Since the 2007 financial crisis, huge imbalances have built up among the central banks of the 17 euro member countries. While the European crisis countries Italy, Spain, Ireland, Portugal and Greece have run up deficits of more than €600 billion as part of the Target2 system, the Bundesbank's claims have reached €498 billion.
Technically, the German government is correct in its answer to Gauweiler's question. Strictly speaking, there are no Target loans because a loan would involve a formal arrangement between a creditor and a debtor.
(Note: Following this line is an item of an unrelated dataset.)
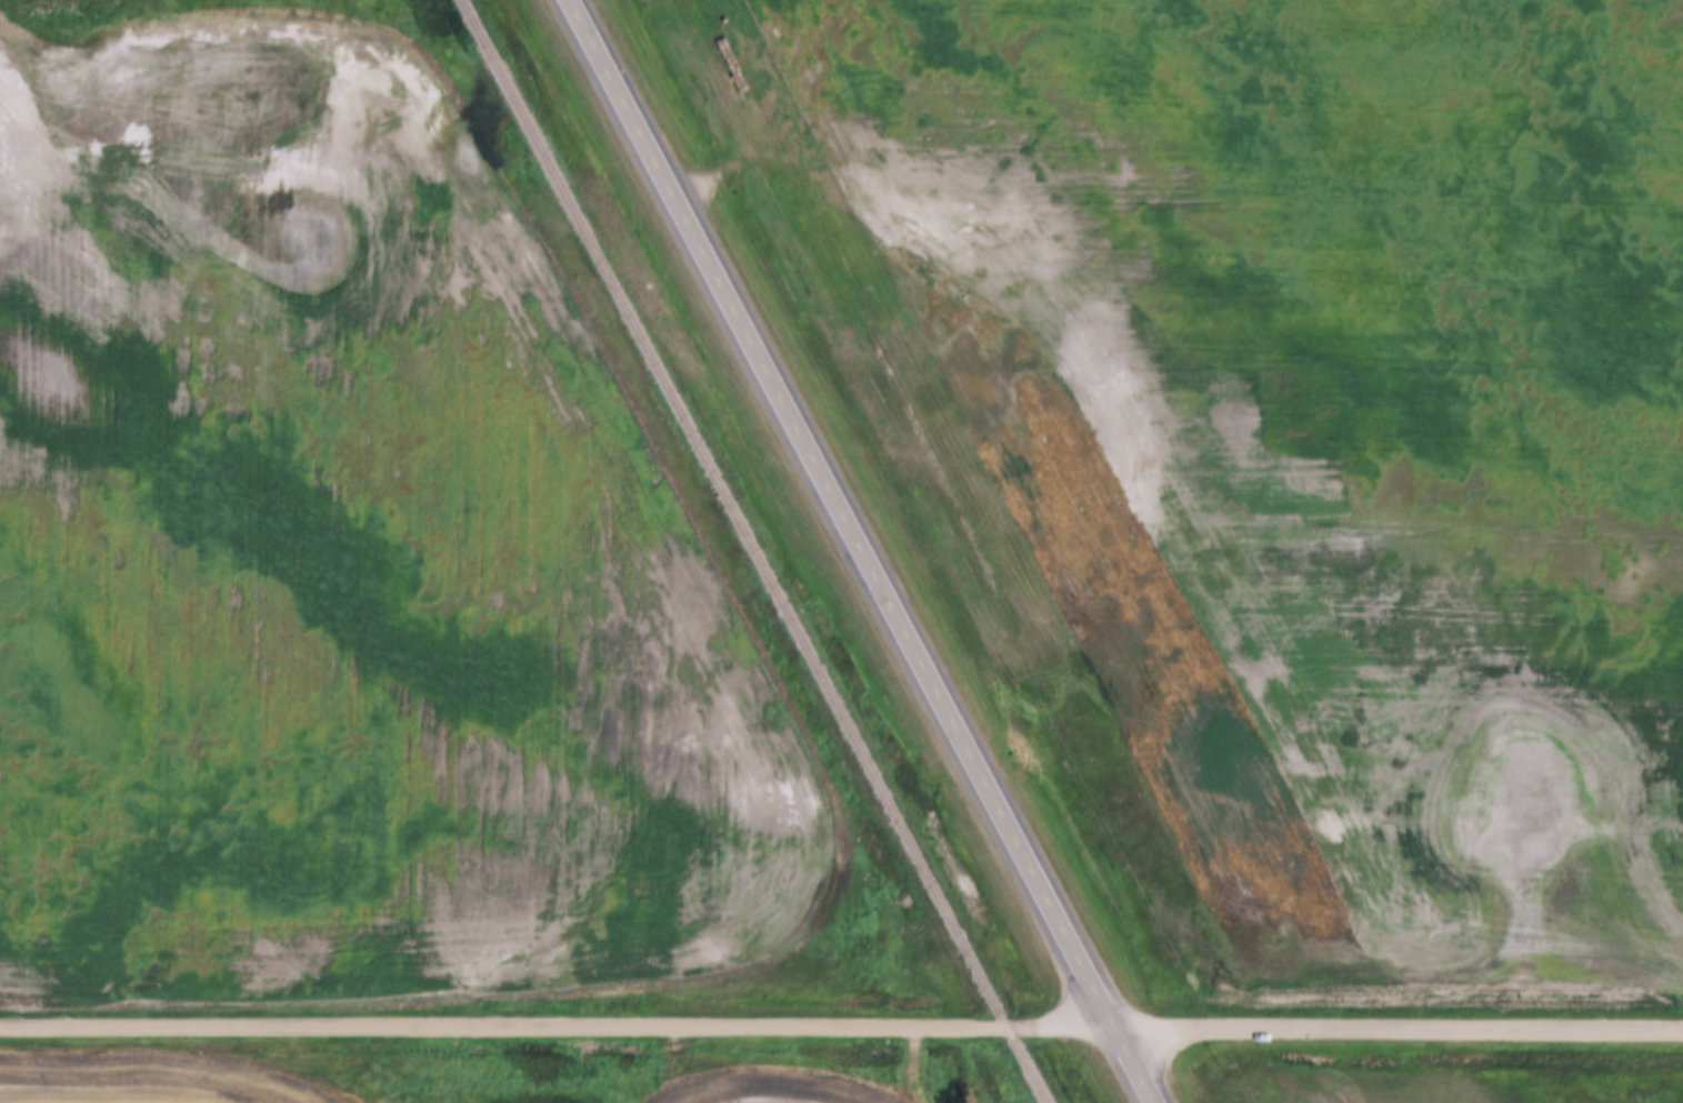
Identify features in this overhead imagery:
railway: (748, 551)
road: (855, 551)
road: (841, 1026)

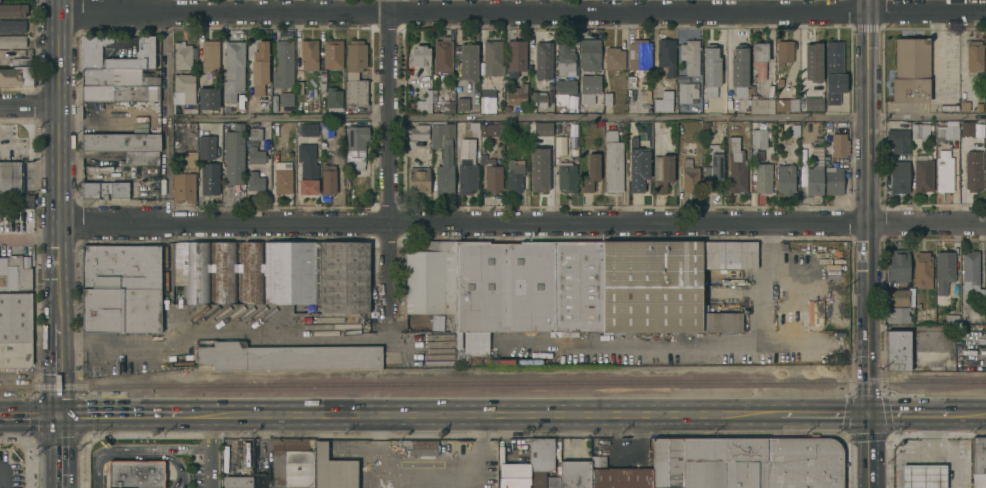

No such arrangement exists -- the Target imbalances simply keep on growing as long as commercial banks in Greece and other problem countries have to get their money from their respective national central banks -- because hardly anyone else wants to lend them any money.
The Berlin government is also right in its argument that Target claims will remain in force even if Greece, for example, were to leave the euro zone. But it seems barely conceivable that the Greek central bank could ever repay its Target liabilities of some €108 billion in that case -- because Athens won't be able to print any more euros.
Besides, the collateral that supposedly backs the Target claims wouldn't be worth much if it were called on. It consists of securities that all commercial banks have to deposit with their national central bank when they borrow money from it. Those securities amount to only a small share of the central bank loans, and the quality of collateral accepted in the southern euro zone states is fairly low -- the Greek central bank, for example, accepts Greek government bonds as securities. If Greece were to leave the euro zone, a state bankruptcy would be virtually inevitable, say experts -- which means the collateral would be virtually worthless.
Sinn's reference to a €500 billion risk refers to the extreme scenario in which the entire euro zone were to break apart, no central bank were able to settle its Target liabilities and all collateral were to become worthless.
But it's not so unrealistic that Greece may quit the euro zone and that the Greek central bank would be unable to settle its Target liabilities. In that case the Bundesbank would book losses of some €30 billion.